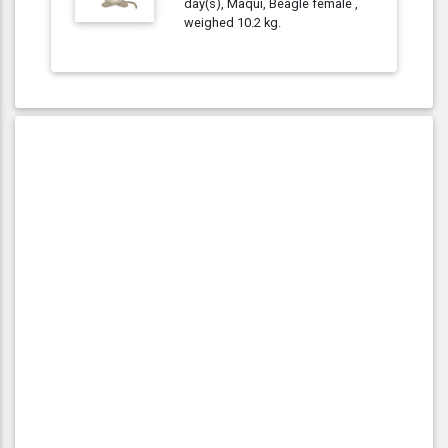
day(s), Maqui, Beagle female ,
weighed 10.2 kg.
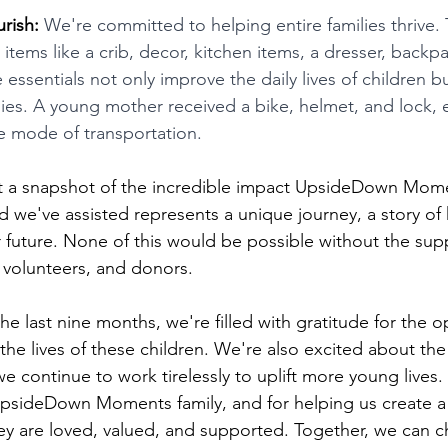
rish:
 We're committed to helping entire families thrive. 
h items like a crib, decor, kitchen items, a dresser, backp
essentials not only improve the daily lives of children b
lies. A young mother received a bike, helmet, and lock
le mode of transportation.
st a snapshot of the incredible impact UpsideDown Mome
ld we've assisted represents a unique journey, a story of
r future. None of this would be possible without the sup
volunteers, and donors.
e last nine months, we're filled with gratitude for the o
the lives of these children. We're also excited about the 
we continue to work tirelessly to uplift more young lives.
UpsideDown Moments family, and for helping us create a
ey are loved, valued, and supported. Together, we can c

__WHAT NEEDS TO BE DONE__
Report how many lines in the records above contain the word "children", giving only the number.

__OUTPUT OF THE EXERCISE__
2